4)      Se a resposta à primeira subquestão da terceira questão prejudicial for no sentido de que pode ser emitida uma injunção de pagamento, é então admissível, nos termos do artigo 4.°, n.° 1, do Regulamento [n.° 1215/2012], em conjugação com a interpretação do artigo 22.°, n.os 1 e 2, do Regulamento [2020/1784], como consta do [Acórdão de 19 de dezembro de 2012, Alder (C‑325/11, EU:C:2012:824)], [bem como] com o princípio da aplicação efetiva do direito da União no exercício da autonomia processual nacional, que o órgão jurisdicional nacional de um Estado em que os nacionais não podem renunciar ao seu endereço para efeitos de registo no território desse Estado e não podem transferi‑lo para outro Estado, quando lhe é apresentado um requerimento para a emissão de uma injunção de pagamento no âmbito de um processo que não envolve o devedor, deve, nos termos do artigo 7.° do Regulamento [2020/1784], obter informações sobre o endereço do devedor e a data de registo nesse Estado por parte autoridades do Estado em que o devedor tem um endereço registado, a fim de determinar a residência habitual efetiva do devedor antes de ser proferida a decisão final no processo?»

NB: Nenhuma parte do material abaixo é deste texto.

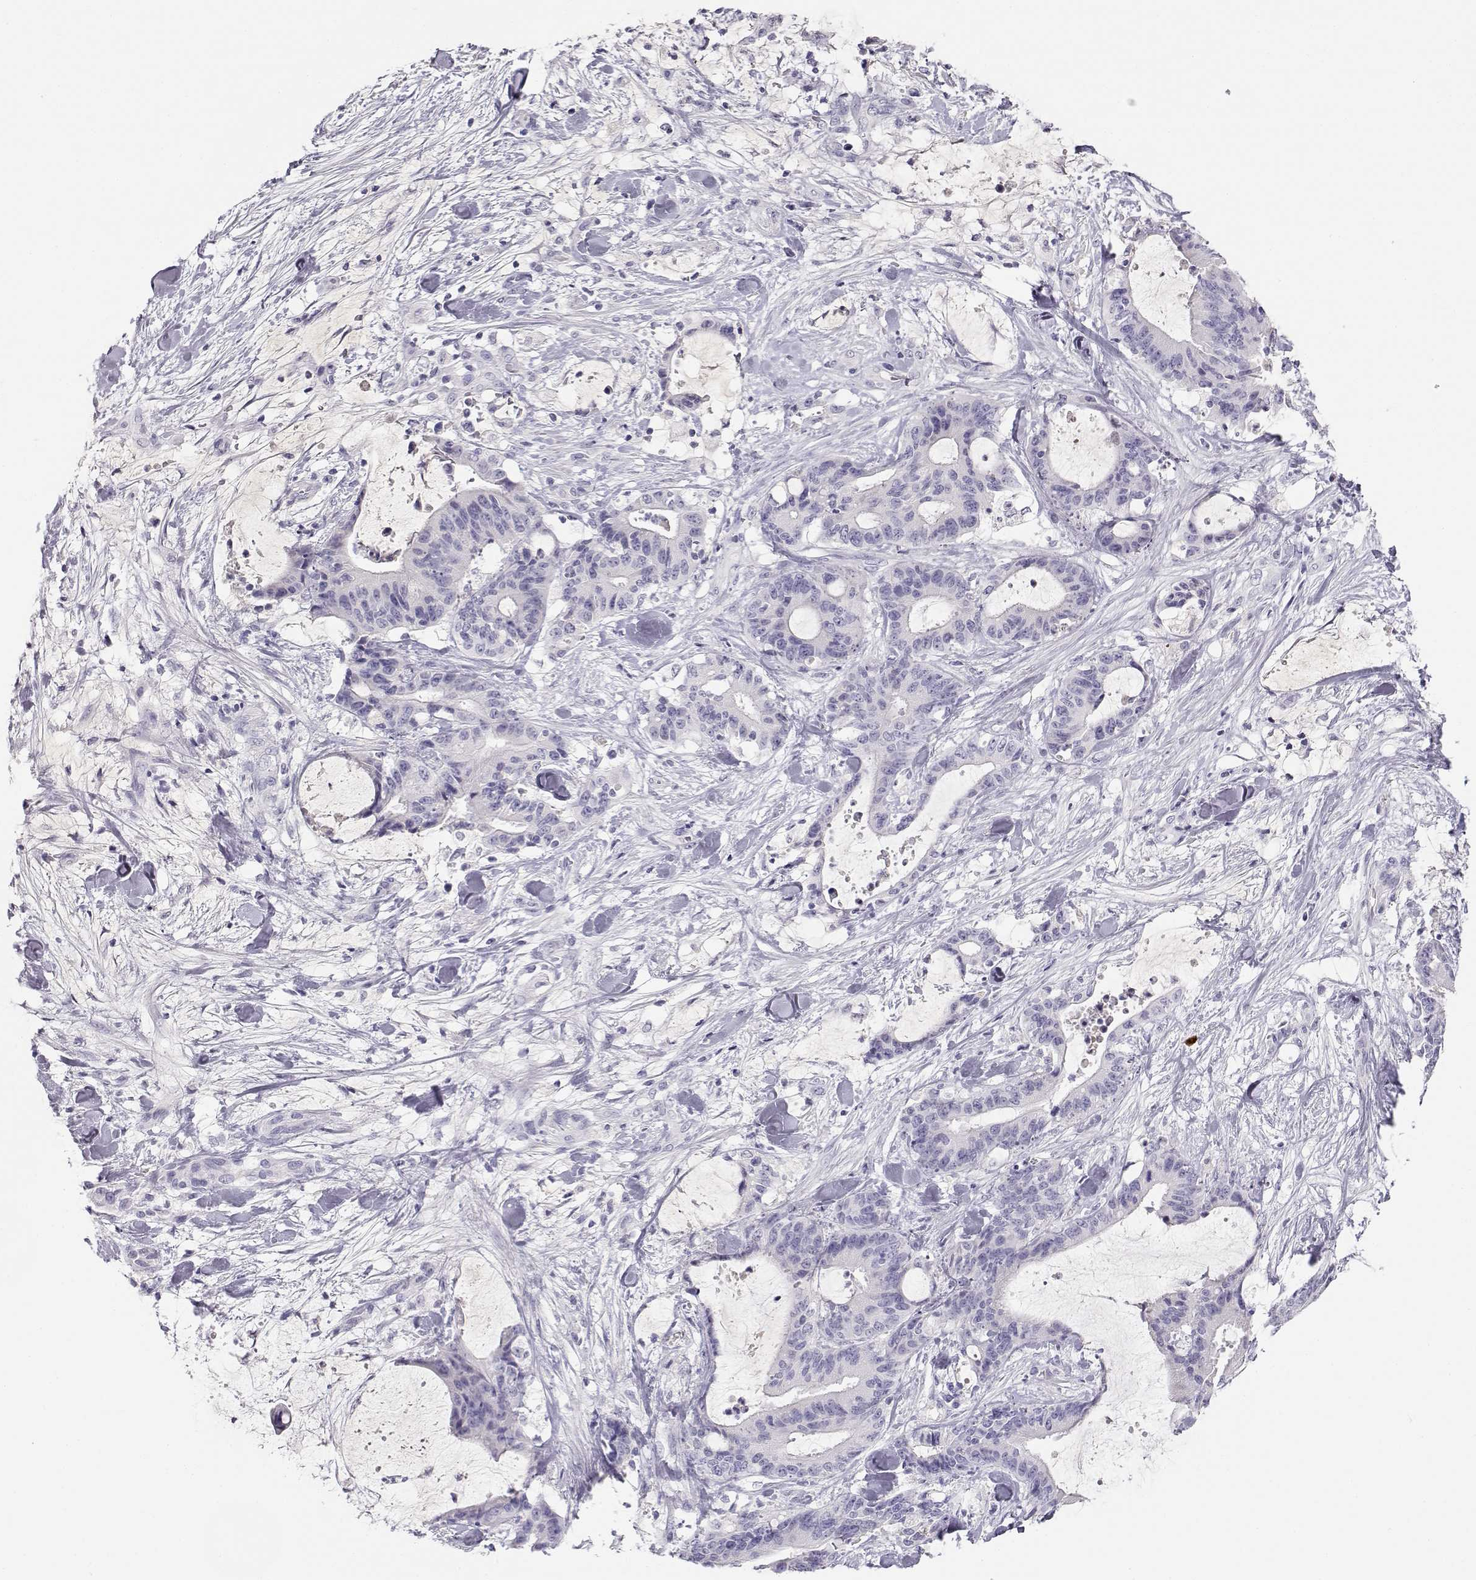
{"staining": {"intensity": "negative", "quantity": "none", "location": "none"}, "tissue": "liver cancer", "cell_type": "Tumor cells", "image_type": "cancer", "snomed": [{"axis": "morphology", "description": "Cholangiocarcinoma"}, {"axis": "topography", "description": "Liver"}], "caption": "A micrograph of liver cancer stained for a protein demonstrates no brown staining in tumor cells.", "gene": "GPR174", "patient": {"sex": "female", "age": 73}}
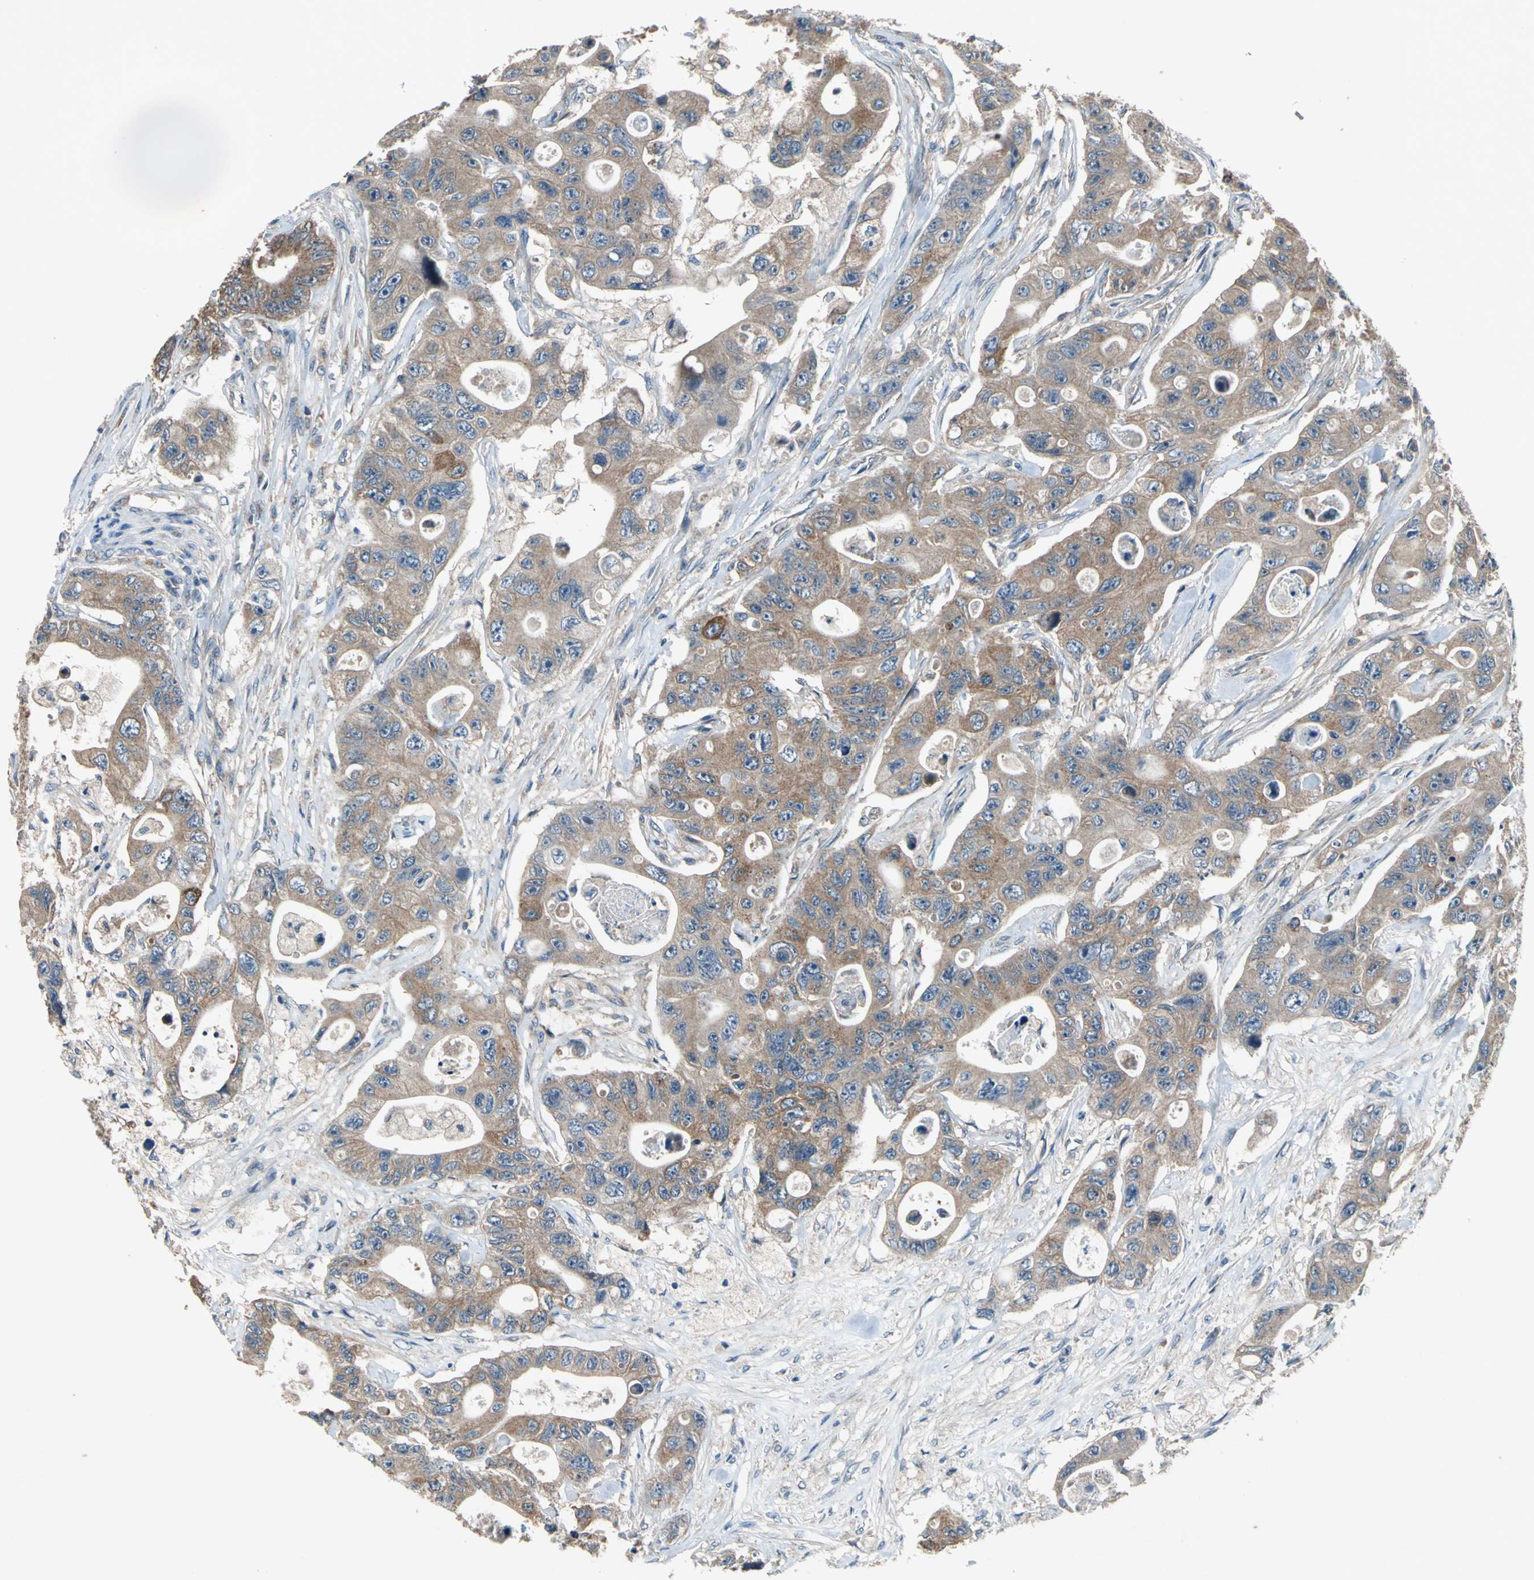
{"staining": {"intensity": "moderate", "quantity": ">75%", "location": "cytoplasmic/membranous"}, "tissue": "colorectal cancer", "cell_type": "Tumor cells", "image_type": "cancer", "snomed": [{"axis": "morphology", "description": "Adenocarcinoma, NOS"}, {"axis": "topography", "description": "Colon"}], "caption": "Approximately >75% of tumor cells in human colorectal adenocarcinoma demonstrate moderate cytoplasmic/membranous protein expression as visualized by brown immunohistochemical staining.", "gene": "EMCN", "patient": {"sex": "female", "age": 46}}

 Quanto à admissibilidade do pedido de decisão prejudicial

39      É jurisprudência constante que o processo instituído pelo artigo 267.° TFUE constitui um instrumento de cooperação entre o Tribunal de Justiça e os órgãos jurisdicionais nacionais, graças ao qual o primeiro fornece aos segundos os elementos de interpretação do direito da União que lhes são necessários para a resolução dos litígios que lhes cabe decidir e que a justificação do reenvio prejudicial não se baseia na formulação de opiniões consultivas sobre questões gerais ou hipotéticas, mas na necessidade inerente à resolução efetiva de um litígio [Acórdão de 9 de janeiro de 2024, G. e o. (Nomeação dos juízes de direito comum na Polónia), C‑181/21 e C‑269/21, EU:C:2024:1, n.° 62 e jurisprudência referida].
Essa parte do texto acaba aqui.